All of my deepest-held beliefs about what a leader should be come from the examples set by my parents. My father taught me that a good leader learns to be good because it is what is best for his followers, not because it will reflect well on him. His job was a true expression of this: as a Battalion Chief at the local fire department, my father was responsible for coordinating the team during fires…he had to be a good leader, because being good kept his guys alive. My mother was my model for fortitude as a leader. She taught Business Management and Accounting at a local community college for over thirty years. Between teaching overloads, department chair duties, and, oddly enough, the leadership of the Agriculture Department’s instructional farm (presumably given to her so that it would finally make some money), her work days were long and hard.

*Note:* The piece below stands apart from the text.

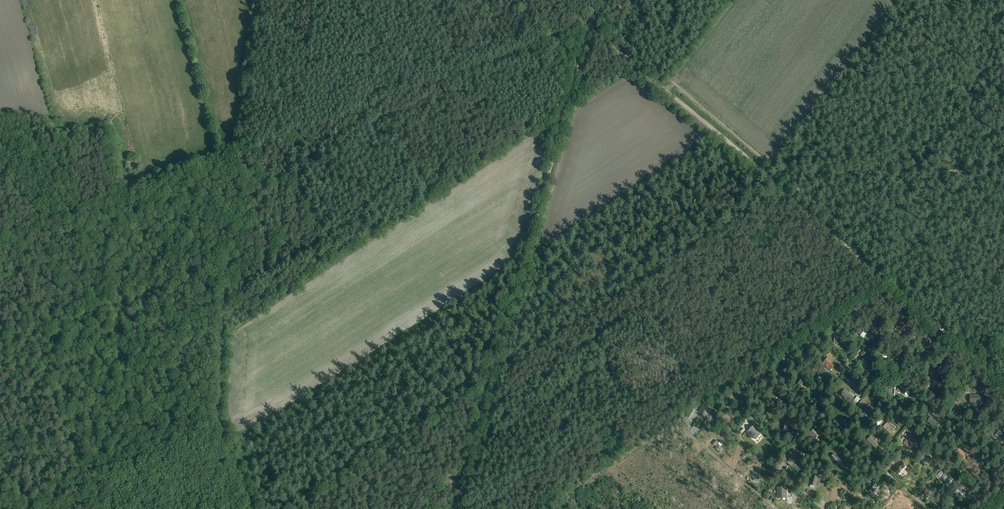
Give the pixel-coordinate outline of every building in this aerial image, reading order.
[(904,332),(909,326),(903,321),(898,327),(904,332)] [(873,343),(879,335),(871,329),(867,334),(863,331),(860,336),(868,342),(869,340),(873,343)] [(930,353),(936,346),(929,340),(923,347),(930,353)] [(865,358),(860,363),(869,371),(874,366),(865,358)] [(783,370),(789,368),(786,359),(780,361),(783,370)] [(830,371),(835,365),(827,359),(823,364),(830,371)] [(934,383),(939,381),(936,371),(934,372),(933,370),(930,371),(931,373),(934,383)] [(760,377),(767,384),(770,380),(764,374),(760,377)] [(800,377),(795,383),(800,387),(803,383),(805,380),(800,377)] [(908,390),(901,384),(900,383),(895,389),(904,396),(905,394),(909,390),(908,390)] [(743,404),(749,397),(741,390),(735,397),(743,404)] [(848,403),(853,398),(845,390),(840,395),(848,403)] [(970,404),(981,403),(981,395),(970,395),(970,404)] [(697,415),(705,419),(711,409),(703,405),(697,415)] [(868,420),(872,415),(870,414),(871,412),(867,409),(862,414),(868,420)] [(760,427),(757,423),(749,415),(747,418),(754,426),(758,429),(760,427)] [(844,427),(847,423),(839,417),(836,421),(840,425),(841,425),(844,427)] [(936,429),(940,424),(932,417),(928,422),(936,429)] [(789,431),(791,423),(784,422),(783,430),(789,431)] [(888,422),(887,423),(883,427),(890,434),(894,430),(895,429),(888,422)] [(761,434),(754,427),(749,432),(756,439),(761,434)] [(815,439),(820,436),(815,429),(809,434),(811,437),(812,436),(815,439)] [(876,449),(880,445),(871,436),(867,440),(876,449)] [(911,450),(914,445),(907,439),(903,444),(911,450)] [(715,449),(720,454),(724,450),(719,445),(718,446),(716,444),(718,443),(715,440),(712,444),(714,446),(715,446),(716,448),(715,449)] [(955,449),(956,451),(956,452),(962,457),(965,454),(959,448),(957,447),(955,449)] [(789,462),(798,462),(798,451),(789,451),(789,462)] [(836,464),(840,461),(835,454),(830,458),(836,464)] [(921,461),(926,466),(932,461),(928,456),(921,461)] [(899,476),(907,467),(900,461),(893,470),(899,476)] [(944,475),(940,479),(945,484),(947,482),(949,484),(953,481),(945,473),(944,475)] [(813,476),(810,485),(810,487),(815,489),(815,486),(815,485),(818,486),(819,485),(820,483),(819,482),(817,481),(818,478),(813,476)] [(872,497),(874,495),(875,495),(876,493),(876,492),(880,487),(875,483),(868,491),(871,493),(869,495),(872,497)] [(786,492),(786,489),(785,489),(785,488),(778,488),(778,498),(786,498),(786,492)] [(957,495),(959,493),(961,495),(960,495),(962,497),(967,492),(962,488),(961,489),(959,488),(955,493),(957,495)] [(932,494),(930,492),(927,489),(925,491),(926,492),(922,495),(926,500),(932,494)]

I’ve had the example of two of the best leaders imaginable my entire life; they have ingrained an ethical code into my very bones, and I don’t think I could do anything but lead by their example. Just through my watching them, they have made me value what they value: honesty, loyalty, responsibility. After several experiences with leaders who are not as honest, loyal, or unselfish as my parents, I’ve come to the realization that their leadership values are mine. As I begin my leadership experiences, they will be my template.

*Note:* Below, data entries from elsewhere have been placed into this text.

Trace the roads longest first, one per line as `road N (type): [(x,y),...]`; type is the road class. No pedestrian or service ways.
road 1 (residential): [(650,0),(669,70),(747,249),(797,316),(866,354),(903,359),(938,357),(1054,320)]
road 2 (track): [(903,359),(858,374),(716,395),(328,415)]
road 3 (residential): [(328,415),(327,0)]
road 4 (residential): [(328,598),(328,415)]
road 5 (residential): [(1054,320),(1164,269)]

I must admit, I’ve always felt it is a little daunting to be a leader—at least to be the only kind of leader that I am willing to be. It is certainly a lot of responsibility and a lot of work. On top of that, I don’t have much experience in leading anything and I don’t have many opportunities at the moment. However, the characteristics that I feel make a leader great can be practiced without followers; honesty, responsibility, hard work—these are not strictly the province of leadership. So, until I am a leader, I will try every day to model these traits in everything I do so that when an opportunity to lead comes along, they will be instinctive, not awkward. It helps that I’ve learned over time that I enjoy hard work and I like knowing that my efforts will make a difference, even if it is only in a small way…

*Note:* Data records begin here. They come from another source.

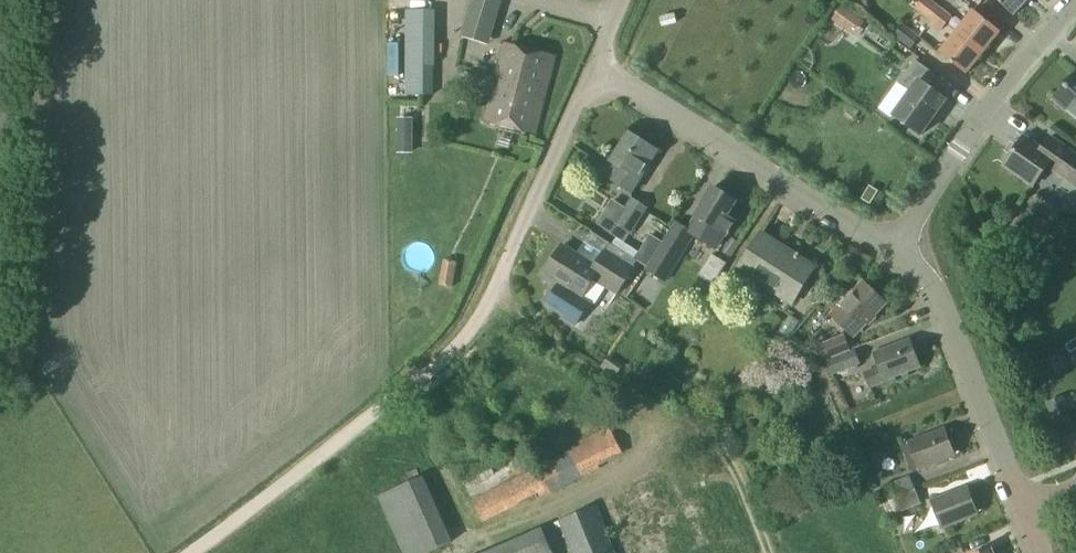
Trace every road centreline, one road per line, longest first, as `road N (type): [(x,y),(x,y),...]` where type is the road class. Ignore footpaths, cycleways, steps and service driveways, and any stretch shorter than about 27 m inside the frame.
road 1 (residential): [(736,485),(718,452),(687,427),(488,305),(590,64)]
road 2 (track): [(190,552),(413,387),(488,305)]
road 3 (residential): [(900,250),(590,64)]
road 4 (residential): [(900,250),(957,154),(1075,11)]
road 5 (residential): [(1024,507),(931,278),(900,250)]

I’ve finally come to accept that I am my parents’ child—I can’t do anything other than my best without being unhappy. Mistakes happen, and as long as they are honestly made, doing what I felt was best, I can live with them. I will stumble as I learn to be a leader, but as long as I don’t give up, I can get there. I can be a leader who is protective of her followers, who works hard until the job is done, and who is stubborn when it comes to what is right. In fact, I can’t do anything less.